*What is asked*
**A)** Print the part of the commentary on a "fair opportunity" abortion ruling between "So the minimalist" and "as outright approval.", inclusive.
**B)** According to the commentary on a "fair opportunity" abortion ruling, which state's eight-week ban is under review by the Eighth Circuit?
**C)** Go on with the commentary on a "fair opportunity" abortion ruling from the point where it stops.

*Extract to read*
Setting aside whether card-carrying originalists like Kavanaugh could put their names to this, the Roberts Court might find it unappetizing for several reasons previewed above.

First, any version of this approach would either be unadministrable or feel arbitrary.The state laws permitted by the version above would be hard to administer, requiring officials to figure out when a woman knew of her pregnancy.  To avoid that, the Court could simply allow prohibitions after a fixed point in pregnancy.  But then it would have to permit emergency (very emergency) as-applied challenges brought by women who couldn't learn of their pregnancy in time to get the fair opportunity to which they'd now be constitutionally entitled.  And either of these numerically specific "fair opportunity" rules would purchase determinacy at the price of seeming legislative.  The Court could mask the arbitrariness by refusing to say how long is needed for a fair opportunity.  (It could just say that 15 weeks is enough.)  But that minimalism wouldn't last long.  States are pushing the envelope.  Does Missouri's eight-week ban, now under review by the Eighth Circuit, leave a fair opportunity?  If the Eighth Circuit (with 10 of 11 active judges appointed by Republicans) says yes, the Court would have to disagree, or agree, or telegraph agreement by not taking the case.

So the minimalist version of a "fair opportunity" decision might be a Pyrrhic victory for de-politicization.  For one moderate (if contrived) ruling now, it would ensure that the hard issues came back in a string of cases, each more contentious than the last, as the stakes kept growing with more aggressive laws.  Nor could the Court look apolitical by refusing to hear later challenges.  Its refusal to review rulings that upheld sweeping bans may prove nearly as controversial as outright approval.

Second, any "fair opportunity" ruling would make it hard for the majority to later abolish any constitutional abortion entitlement, if that is indeed their goal.  For the ruling's first part, crucial to its holding, would not only limit the existing right, but double down on a new, narrower right.  ("To honor the spirit of Casey… we must guarantee women a fair opportunity to abort.")  Having rejected Casey, as Mississippi's petition asked them to do if needed, the Justices would own Casey's replacement.

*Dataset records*

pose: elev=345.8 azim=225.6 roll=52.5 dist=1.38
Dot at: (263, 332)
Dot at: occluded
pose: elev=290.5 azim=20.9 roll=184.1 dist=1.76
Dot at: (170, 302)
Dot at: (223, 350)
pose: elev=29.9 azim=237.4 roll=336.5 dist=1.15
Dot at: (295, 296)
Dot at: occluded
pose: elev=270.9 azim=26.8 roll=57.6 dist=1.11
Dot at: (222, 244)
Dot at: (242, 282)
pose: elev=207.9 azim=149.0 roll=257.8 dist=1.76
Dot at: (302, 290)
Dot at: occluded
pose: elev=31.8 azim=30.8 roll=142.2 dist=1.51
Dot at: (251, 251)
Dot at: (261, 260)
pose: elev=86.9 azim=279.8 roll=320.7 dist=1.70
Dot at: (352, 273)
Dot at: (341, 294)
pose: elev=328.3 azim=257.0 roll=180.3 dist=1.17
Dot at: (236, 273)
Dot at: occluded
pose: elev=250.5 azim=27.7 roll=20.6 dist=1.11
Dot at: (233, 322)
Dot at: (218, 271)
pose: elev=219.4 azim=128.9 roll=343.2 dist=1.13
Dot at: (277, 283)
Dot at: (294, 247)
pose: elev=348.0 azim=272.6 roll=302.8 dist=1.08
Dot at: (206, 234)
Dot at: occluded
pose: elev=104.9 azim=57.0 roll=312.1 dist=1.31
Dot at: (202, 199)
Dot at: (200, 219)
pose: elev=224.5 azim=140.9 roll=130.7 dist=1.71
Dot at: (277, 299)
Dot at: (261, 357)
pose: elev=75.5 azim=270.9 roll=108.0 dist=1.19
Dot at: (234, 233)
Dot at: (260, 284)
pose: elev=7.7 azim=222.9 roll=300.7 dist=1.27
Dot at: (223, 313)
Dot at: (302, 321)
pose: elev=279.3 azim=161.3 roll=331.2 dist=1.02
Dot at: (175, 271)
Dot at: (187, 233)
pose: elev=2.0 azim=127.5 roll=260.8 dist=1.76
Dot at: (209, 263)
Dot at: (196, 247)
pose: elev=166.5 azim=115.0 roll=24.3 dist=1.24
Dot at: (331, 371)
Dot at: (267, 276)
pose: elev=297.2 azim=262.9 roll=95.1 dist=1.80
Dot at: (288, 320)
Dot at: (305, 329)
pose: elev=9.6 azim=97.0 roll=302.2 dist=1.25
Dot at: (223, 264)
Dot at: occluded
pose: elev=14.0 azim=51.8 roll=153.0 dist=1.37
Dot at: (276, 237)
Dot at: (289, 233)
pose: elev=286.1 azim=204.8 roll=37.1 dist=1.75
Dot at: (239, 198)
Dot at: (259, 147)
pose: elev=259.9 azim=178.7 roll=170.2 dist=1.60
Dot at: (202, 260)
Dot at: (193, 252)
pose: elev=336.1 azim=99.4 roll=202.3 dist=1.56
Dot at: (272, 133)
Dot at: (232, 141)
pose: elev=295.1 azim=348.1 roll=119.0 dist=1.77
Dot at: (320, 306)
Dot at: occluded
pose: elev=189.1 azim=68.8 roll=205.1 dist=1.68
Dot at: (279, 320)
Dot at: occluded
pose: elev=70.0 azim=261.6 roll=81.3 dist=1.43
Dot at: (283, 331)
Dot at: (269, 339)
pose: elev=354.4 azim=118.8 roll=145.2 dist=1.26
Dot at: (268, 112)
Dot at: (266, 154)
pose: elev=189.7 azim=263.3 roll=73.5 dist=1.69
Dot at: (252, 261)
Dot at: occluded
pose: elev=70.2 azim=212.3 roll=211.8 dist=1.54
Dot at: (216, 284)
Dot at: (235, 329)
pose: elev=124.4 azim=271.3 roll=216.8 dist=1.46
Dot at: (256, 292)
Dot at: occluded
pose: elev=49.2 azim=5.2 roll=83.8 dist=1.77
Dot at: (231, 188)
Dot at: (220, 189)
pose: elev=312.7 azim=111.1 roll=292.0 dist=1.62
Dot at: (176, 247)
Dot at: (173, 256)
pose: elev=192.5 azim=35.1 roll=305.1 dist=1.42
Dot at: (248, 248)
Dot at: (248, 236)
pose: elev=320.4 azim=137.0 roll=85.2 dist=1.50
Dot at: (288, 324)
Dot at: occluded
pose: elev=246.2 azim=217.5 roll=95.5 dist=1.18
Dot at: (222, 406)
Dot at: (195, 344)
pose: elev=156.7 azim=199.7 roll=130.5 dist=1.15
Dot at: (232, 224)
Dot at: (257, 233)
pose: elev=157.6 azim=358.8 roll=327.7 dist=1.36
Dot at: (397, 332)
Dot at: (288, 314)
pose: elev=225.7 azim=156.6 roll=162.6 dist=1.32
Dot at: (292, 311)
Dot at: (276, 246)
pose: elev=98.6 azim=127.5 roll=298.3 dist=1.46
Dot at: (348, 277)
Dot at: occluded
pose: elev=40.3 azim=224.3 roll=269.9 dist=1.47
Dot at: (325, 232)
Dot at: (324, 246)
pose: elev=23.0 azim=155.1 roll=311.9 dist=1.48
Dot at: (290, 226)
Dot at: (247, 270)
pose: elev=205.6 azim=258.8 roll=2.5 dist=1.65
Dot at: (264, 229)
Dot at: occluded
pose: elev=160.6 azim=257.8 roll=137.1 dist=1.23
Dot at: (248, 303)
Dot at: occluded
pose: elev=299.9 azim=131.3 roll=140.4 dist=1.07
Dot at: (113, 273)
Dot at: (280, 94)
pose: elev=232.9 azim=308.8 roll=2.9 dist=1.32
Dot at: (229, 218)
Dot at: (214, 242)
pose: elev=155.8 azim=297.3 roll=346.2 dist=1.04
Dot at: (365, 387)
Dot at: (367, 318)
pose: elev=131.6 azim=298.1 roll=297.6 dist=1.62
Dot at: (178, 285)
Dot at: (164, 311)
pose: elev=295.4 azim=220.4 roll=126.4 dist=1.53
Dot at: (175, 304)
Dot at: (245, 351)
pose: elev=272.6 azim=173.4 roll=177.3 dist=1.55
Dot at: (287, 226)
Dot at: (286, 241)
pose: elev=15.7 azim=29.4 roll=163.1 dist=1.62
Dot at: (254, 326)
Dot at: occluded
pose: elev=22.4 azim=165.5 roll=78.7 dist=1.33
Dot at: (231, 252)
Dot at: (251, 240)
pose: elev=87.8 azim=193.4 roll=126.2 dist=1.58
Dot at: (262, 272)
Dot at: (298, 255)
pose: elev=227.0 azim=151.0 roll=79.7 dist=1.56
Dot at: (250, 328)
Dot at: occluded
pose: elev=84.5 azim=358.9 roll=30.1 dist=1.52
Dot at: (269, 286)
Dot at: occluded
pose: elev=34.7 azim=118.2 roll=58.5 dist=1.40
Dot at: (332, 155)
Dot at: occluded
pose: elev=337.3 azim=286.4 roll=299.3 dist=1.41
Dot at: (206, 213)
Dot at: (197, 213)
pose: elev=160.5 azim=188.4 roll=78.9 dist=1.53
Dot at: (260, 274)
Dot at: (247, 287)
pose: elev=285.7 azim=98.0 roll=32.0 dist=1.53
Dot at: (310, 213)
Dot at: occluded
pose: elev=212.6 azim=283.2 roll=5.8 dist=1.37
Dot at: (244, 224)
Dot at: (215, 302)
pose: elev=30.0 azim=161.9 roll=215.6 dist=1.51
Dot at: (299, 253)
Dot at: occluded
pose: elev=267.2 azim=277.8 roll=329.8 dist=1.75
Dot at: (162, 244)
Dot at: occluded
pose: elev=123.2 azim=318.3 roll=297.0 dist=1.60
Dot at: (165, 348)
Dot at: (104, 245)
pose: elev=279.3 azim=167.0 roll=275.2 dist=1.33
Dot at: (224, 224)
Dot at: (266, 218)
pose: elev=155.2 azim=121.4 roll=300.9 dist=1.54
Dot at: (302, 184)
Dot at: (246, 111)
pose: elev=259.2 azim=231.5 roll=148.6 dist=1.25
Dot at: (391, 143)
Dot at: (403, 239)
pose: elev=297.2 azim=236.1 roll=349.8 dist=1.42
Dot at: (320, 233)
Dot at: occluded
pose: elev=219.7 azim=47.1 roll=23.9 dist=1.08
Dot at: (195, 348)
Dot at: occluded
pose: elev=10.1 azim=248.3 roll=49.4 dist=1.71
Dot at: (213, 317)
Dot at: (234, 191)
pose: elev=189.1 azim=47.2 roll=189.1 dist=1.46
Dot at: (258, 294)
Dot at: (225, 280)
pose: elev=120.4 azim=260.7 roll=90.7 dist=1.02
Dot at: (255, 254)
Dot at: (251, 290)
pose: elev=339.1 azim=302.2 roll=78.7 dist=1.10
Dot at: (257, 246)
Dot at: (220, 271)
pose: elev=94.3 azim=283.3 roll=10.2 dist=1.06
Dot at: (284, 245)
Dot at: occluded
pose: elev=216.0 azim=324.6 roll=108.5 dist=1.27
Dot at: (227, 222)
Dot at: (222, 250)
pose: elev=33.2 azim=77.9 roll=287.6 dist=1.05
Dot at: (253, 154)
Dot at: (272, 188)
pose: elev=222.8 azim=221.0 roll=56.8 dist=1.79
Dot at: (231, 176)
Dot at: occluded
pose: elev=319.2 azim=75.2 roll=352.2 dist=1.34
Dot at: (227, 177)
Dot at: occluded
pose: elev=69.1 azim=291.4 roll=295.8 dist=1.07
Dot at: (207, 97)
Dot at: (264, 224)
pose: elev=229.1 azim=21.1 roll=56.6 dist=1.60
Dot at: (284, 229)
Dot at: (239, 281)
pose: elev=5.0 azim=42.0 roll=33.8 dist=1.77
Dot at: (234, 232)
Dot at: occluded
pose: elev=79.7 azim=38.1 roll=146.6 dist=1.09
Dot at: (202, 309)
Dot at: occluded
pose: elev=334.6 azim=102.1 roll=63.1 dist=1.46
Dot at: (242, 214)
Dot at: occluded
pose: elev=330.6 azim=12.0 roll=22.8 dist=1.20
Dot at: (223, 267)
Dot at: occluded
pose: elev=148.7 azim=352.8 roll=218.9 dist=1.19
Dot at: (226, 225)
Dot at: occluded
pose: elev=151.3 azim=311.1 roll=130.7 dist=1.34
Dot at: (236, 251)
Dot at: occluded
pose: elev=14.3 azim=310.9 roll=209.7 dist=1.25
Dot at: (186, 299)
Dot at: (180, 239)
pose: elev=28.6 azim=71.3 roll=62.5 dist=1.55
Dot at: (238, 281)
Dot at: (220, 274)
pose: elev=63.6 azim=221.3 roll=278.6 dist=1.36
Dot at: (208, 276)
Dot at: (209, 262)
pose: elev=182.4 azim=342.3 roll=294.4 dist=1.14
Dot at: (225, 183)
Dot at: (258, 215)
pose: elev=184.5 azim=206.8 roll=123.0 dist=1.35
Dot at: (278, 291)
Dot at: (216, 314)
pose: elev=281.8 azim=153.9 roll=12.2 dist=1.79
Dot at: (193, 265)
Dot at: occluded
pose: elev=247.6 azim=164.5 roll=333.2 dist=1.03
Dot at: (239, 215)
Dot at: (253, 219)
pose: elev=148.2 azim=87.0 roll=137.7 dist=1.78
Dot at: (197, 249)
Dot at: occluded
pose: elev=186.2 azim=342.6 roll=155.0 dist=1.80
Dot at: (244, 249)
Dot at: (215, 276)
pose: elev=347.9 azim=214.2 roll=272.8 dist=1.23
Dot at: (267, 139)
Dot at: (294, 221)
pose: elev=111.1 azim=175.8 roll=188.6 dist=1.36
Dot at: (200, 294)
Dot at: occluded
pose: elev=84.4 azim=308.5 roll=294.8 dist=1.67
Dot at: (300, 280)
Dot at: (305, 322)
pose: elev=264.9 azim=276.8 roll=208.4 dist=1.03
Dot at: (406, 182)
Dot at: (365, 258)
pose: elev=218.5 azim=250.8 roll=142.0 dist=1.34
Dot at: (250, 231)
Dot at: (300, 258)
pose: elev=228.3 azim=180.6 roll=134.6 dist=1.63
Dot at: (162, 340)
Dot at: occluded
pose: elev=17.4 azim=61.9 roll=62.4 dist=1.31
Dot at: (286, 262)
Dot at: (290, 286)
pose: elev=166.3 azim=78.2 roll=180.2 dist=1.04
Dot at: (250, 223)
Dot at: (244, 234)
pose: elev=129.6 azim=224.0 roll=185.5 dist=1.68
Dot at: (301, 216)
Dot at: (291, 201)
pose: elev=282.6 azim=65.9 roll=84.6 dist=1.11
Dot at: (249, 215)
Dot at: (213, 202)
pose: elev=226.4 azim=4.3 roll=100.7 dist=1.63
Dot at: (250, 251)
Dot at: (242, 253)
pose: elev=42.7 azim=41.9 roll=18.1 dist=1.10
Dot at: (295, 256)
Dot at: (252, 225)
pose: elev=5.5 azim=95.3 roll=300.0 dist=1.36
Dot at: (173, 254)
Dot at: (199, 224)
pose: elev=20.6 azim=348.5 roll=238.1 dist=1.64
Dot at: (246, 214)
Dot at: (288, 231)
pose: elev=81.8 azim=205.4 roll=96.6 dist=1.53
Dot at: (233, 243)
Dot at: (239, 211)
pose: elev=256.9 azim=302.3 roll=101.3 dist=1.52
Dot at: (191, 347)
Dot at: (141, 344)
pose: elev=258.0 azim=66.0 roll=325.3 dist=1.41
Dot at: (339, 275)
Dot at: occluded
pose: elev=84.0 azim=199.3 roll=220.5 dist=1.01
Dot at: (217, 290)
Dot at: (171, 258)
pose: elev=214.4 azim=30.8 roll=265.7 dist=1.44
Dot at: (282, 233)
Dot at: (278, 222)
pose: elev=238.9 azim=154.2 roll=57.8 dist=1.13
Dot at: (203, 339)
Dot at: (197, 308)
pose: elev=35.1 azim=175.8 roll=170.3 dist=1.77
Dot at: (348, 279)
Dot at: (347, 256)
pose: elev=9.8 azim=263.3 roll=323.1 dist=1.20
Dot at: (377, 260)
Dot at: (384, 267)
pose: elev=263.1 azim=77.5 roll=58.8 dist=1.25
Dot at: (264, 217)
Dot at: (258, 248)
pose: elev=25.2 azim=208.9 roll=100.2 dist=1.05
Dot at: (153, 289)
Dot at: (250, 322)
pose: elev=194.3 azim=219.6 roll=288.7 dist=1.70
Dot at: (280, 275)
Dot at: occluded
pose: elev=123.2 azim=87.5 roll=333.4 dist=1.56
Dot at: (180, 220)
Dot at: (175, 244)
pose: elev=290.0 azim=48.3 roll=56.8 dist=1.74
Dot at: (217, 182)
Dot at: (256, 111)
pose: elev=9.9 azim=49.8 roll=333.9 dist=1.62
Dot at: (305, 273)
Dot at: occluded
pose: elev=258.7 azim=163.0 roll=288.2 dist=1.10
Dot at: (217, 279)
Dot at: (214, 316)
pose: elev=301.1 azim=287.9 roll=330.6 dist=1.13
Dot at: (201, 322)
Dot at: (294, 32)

*Answers to each task*
**A)**
So the minimalist version of a "fair opportunity" decision might be a Pyrrhic victory for de-politicization.  For one moderate (if contrived) ruling now, it would ensure that the hard issues came back in a string of cases, each more contentious than the last, as the stakes kept growing with more aggressive laws.  Nor could the Court look apolitical by refusing to hear later challenges.  Its refusal to review rulings that upheld sweeping bans may prove nearly as controversial as outright approval.

**B)** Missouri's

**C)**
Put otherwise, it's one thing to pointedly refuse to extend a precedent today, and scrap it tomorrow.  The Roberts Court has done that more than once.  It's another thing to reject a precedent's main holding, and so have to justify a replacement, before coming back to reverse even that replacement.  The latter requires manifest self-contradiction.  The Court did the first thing with (to take just one example) Abood—which it cast aspersions on in Harris before overruling in Janus.  But the Janus majority could say it wasn't contradicting its earlier position in Harris, which had merely "refused to extend Abood to situations where it does not squarely control … while leaving for another day the question whether Abood should be overruled."  Dobbs couldn't do this with Casey.

Someone might say it could—that Dobbs could arrive at a "fair opportunity" rule by rejecting part of Casey while just bracketing the rest (not endorsing it).  On this view, Dobbs could scrap Casey's rule against pre-viability bans, while leaving undisturbed (as undisputed in this case) Casey's protection of a woman's "ultimate control over her destiny and her body."  (NB:  Dobbs couldn't leave intact Casey's similar-sounding "ultimate decision" language, since context shows that this always refers to a right to abort at any stage pre-viability, which is disputed in this case.)  But Dobbs couldn't actually rest there.  First, having rejected a key part of Casey, Dobbs couldn't leave this "ultimate control" part in place merely on Casey's authority as precedent.  The Justices would have to say why the "ultimate control" part warranted more respect than the rest of Casey.  And whatever they said would necessarily be in their own voice.  Second, the "ultimate control" principle isn't self-executing, as the Casey plurality recognized.  Thus, to confirm that Mississippi's law complied with it, the Court would have to give this principle effect with a new rule along the lines sketched above.  It would then own that rule, just as the Casey plurality owned the rule it adopted to give effect to the same principle.  Dobbs would thus become the new Casey—and Casey was no stepping-stone to reversing Roe.

Finally, this approach might seem (to the key Justices) to contradict Roberts' own reason for reversing a different precedent in full, not in part:  "It should go without saying … that we cannot embrace a narrow ground of decision simply because it is narrow; it must also be right."  There's a reason it's rare to see what Justice Scalia called Casey's "[un]heard of" "keep what you want and throw away the rest version" of stare decisis, which this tack in Dobbs would also require:  For obvious reasons, that version is systematically likelier to lack a coherent foundation (as Scalia thought Casey did).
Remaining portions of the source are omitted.